> **EXERCISE INPUT**
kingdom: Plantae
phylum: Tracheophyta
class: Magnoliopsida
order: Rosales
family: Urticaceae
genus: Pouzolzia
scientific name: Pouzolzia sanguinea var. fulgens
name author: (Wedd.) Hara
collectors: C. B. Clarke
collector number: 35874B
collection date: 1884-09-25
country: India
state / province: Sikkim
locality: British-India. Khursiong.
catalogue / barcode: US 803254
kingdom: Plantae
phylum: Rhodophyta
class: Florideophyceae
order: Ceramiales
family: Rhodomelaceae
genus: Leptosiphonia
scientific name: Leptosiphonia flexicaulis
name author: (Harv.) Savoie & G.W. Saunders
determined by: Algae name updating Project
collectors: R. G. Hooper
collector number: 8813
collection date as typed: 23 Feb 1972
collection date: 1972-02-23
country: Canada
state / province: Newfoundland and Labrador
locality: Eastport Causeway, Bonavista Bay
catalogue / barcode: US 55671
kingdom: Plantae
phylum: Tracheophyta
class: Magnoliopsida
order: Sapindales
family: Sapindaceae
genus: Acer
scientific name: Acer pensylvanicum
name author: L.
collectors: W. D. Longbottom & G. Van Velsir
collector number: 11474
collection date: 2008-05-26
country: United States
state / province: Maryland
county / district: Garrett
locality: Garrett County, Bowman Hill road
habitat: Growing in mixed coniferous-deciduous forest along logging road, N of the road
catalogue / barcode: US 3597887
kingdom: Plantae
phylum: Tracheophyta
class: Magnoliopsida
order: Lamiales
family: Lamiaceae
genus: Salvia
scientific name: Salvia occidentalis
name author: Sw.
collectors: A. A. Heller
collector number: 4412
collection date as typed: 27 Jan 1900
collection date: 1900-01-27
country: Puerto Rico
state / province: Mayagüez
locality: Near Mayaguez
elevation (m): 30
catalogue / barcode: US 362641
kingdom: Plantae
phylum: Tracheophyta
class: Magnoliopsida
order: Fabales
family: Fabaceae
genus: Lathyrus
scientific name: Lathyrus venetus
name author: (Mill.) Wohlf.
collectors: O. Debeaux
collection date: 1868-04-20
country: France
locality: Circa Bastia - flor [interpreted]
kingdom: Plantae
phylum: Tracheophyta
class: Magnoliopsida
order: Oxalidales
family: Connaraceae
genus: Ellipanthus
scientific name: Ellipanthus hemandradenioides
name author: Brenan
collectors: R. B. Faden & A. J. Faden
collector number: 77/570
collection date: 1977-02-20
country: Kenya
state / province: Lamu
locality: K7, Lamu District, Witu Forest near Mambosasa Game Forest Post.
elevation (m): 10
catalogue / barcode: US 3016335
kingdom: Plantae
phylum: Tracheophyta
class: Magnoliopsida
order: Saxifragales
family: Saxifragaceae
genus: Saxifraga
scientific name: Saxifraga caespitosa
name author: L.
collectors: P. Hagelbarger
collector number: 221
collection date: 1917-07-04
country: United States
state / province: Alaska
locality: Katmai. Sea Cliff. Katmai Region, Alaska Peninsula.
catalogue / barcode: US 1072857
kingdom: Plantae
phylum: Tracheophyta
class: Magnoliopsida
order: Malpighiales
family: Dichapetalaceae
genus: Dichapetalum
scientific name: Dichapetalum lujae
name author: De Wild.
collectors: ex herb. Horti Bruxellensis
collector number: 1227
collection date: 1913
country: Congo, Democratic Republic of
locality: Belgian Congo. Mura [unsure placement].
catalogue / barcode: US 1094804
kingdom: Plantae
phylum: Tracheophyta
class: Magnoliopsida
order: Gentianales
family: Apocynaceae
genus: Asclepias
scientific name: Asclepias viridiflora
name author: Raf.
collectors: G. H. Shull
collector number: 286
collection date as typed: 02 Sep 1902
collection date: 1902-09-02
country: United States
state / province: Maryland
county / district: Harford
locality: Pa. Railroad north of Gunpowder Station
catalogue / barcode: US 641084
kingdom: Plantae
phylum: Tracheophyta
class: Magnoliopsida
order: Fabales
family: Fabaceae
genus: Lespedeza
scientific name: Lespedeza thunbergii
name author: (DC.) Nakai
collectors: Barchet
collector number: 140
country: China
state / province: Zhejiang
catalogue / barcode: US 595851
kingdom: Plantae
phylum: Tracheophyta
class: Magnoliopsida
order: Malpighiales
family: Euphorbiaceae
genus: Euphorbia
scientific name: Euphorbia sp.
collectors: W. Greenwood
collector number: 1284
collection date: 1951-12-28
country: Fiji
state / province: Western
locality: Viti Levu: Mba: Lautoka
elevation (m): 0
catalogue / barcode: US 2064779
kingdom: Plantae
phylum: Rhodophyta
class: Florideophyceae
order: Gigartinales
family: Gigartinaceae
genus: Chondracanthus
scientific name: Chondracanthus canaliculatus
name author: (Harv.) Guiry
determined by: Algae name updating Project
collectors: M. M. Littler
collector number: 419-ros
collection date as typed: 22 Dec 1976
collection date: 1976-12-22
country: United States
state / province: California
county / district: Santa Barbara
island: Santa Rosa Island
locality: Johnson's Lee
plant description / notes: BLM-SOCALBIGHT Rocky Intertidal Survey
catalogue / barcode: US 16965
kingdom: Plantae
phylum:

> **WORK TO COMPLETE**
Render every line of the data above as a JSON list of strings, one string per line, leaving out any blank lines.

> **OUTPUT OF THE EXERCISE**
[
  "kingdom: Plantae",
  "phylum: Tracheophyta",
  "class: Magnoliopsida",
  "order: Rosales",
  "family: Urticaceae",
  "genus: Pouzolzia",
  "scientific name: Pouzolzia sanguinea var. fulgens",
  "name author: (Wedd.) Hara",
  "collectors: C. B. Clarke",
  "collector number: 35874B",
  "collection date: 1884-09-25",
  "country: India",
  "state / province: Sikkim",
  "locality: British-India. Khursiong.",
  "catalogue / barcode: US 803254",
  "kingdom: Plantae",
  "phylum: Rhodophyta",
  "class: Florideophyceae",
  "order: Ceramiales",
  "family: Rhodomelaceae",
  "genus: Leptosiphonia",
  "scientific name: Leptosiphonia flexicaulis",
  "name author: (Harv.) Savoie & G.W. Saunders",
  "determined by: Algae name updating Project",
  "collectors: R. G. Hooper",
  "collector number: 8813",
  "collection date as typed: 23 Feb 1972",
  "collection date: 1972-02-23",
  "country: Canada",
  "state / province: Newfoundland and Labrador",
  "locality: Eastport Causeway, Bonavista Bay",
  "catalogue / barcode: US 55671",
  "kingdom: Plantae",
  "phylum: Tracheophyta",
  "class: Magnoliopsida",
  "order: Sapindales",
  "family: Sapindaceae",
  "genus: Acer",
  "scientific name: Acer pensylvanicum",
  "name author: L.",
  "collectors: W. D. Longbottom & G. Van Velsir",
  "collector number: 11474",
  "collection date: 2008-05-26",
  "country: United States",
  "state / province: Maryland",
  "county / district: Garrett",
  "locality: Garrett County, Bowman Hill road",
  "habitat: Growing in mixed coniferous-deciduous forest along logging road, N of the road",
  "catalogue / barcode: US 3597887",
  "kingdom: Plantae",
  "phylum: Tracheophyta",
  "class: Magnoliopsida",
  "order: Lamiales",
  "family: Lamiaceae",
  "genus: Salvia",
  "scientific name: Salvia occidentalis",
  "name author: Sw.",
  "collectors: A. A. Heller",
  "collector number: 4412",
  "collection date as typed: 27 Jan 1900",
  "collection date: 1900-01-27",
  "country: Puerto Rico",
  "state / province: Mayagüez",
  "locality: Near Mayaguez",
  "elevation (m): 30",
  "catalogue / barcode: US 362641",
  "kingdom: Plantae",
  "phylum: Tracheophyta",
  "class: Magnoliopsida",
  "order: Fabales",
  "family: Fabaceae",
  "genus: Lathyrus",
  "scientific name: Lathyrus venetus",
  "name author: (Mill.) Wohlf.",
  "collectors: O. Debeaux",
  "collection date: 1868-04-20",
  "country: France",
  "locality: Circa Bastia - flor [interpreted]",
  "kingdom: Plantae",
  "phylum: Tracheophyta",
  "class: Magnoliopsida",
  "order: Oxalidales",
  "family: Connaraceae",
  "genus: Ellipanthus",
  "scientific name: Ellipanthus hemandradenioides",
  "name author: Brenan",
  "collectors: R. B. Faden & A. J. Faden",
  "collector number: 77/570",
  "collection date: 1977-02-20",
  "country: Kenya",
  "state / province: Lamu",
  "locality: K7, Lamu District, Witu Forest near Mambosasa Game Forest Post.",
  "elevation (m): 10",
  "catalogue / barcode: US 3016335",
  "kingdom: Plantae",
  "phylum: Tracheophyta",
  "class: Magnoliopsida",
  "order: Saxifragales",
  "family: Saxifragaceae",
  "genus: Saxifraga",
  "scientific name: Saxifraga caespitosa",
  "name author: L.",
  "collectors: P. Hagelbarger",
  "collector number: 221",
  "collection date: 1917-07-04",
  "country: United States",
  "state / province: Alaska",
  "locality: Katmai. Sea Cliff. Katmai Region, Alaska Peninsula.",
  "catalogue / barcode: US 1072857",
  "kingdom: Plantae",
  "phylum: Tracheophyta",
  "class: Magnoliopsida",
  "order: Malpighiales",
  "family: Dichapetalaceae",
  "genus: Dichapetalum",
  "scientific name: Dichapetalum lujae",
  "name author: De Wild.",
  "collectors: ex herb. Horti Bruxellensis",
  "collector number: 1227",
  "collection date: 1913",
  "country: Congo, Democratic Republic of",
  "locality: Belgian Congo. Mura [unsure placement].",
  "catalogue / barcode: US 1094804",
  "kingdom: Plantae",
  "phylum: Tracheophyta",
  "class: Magnoliopsida",
  "order: Gentianales",
  "family: Apocynaceae",
  "genus: Asclepias",
  "scientific name: Asclepias viridiflora",
  "name author: Raf.",
  "collectors: G. H. Shull",
  "collector number: 286",
  "collection date as typed: 02 Sep 1902",
  "collection date: 1902-09-02",
  "country: United States",
  "state / province: Maryland",
  "county / district: Harford",
  "locality: Pa. Railroad north of Gunpowder Station",
  "catalogue / barcode: US 641084",
  "kingdom: Plantae",
  "phylum: Tracheophyta",
  "class: Magnoliopsida",
  "order: Fabales",
  "family: Fabaceae",
  "genus: Lespedeza",
  "scientific name: Lespedeza thunbergii",
  "name author: (DC.) Nakai",
  "collectors: Barchet",
  "collector number: 140",
  "country: China",
  "state / province: Zhejiang",
  "catalogue / barcode: US 595851",
  "kingdom: Plantae",
  "phylum: Tracheophyta",
  "class: Magnoliopsida",
  "order: Malpighiales",
  "family: Euphorbiaceae",
  "genus: Euphorbia",
  "scientific name: Euphorbia sp.",
  "collectors: W. Greenwood",
  "collector number: 1284",
  "collection date: 1951-12-28",
  "country: Fiji",
  "state / province: Western",
  "locality: Viti Levu: Mba: Lautoka",
  "elevation (m): 0",
  "catalogue / barcode: US 2064779",
  "kingdom: Plantae",
  "phylum: Rhodophyta",
  "class: Florideophyceae",
  "order: Gigartinales",
  "family: Gigartinaceae",
  "genus: Chondracanthus",
  "scientific name: Chondracanthus canaliculatus",
  "name author: (Harv.) Guiry",
  "determined by: Algae name updating Project",
  "collectors: M. M. Littler",
  "collector number: 419-ros",
  "collection date as typed: 22 Dec 1976",
  "collection date: 1976-12-22",
  "country: United States",
  "state / province: California",
  "county / district: Santa Barbara",
  "island: Santa Rosa Island",
  "locality: Johnson's Lee",
  "plant description / notes: BLM-SOCALBIGHT Rocky Intertidal Survey",
  "catalogue / barcode: US 16965",
  "kingdom: Plantae",
  "phylum:"
]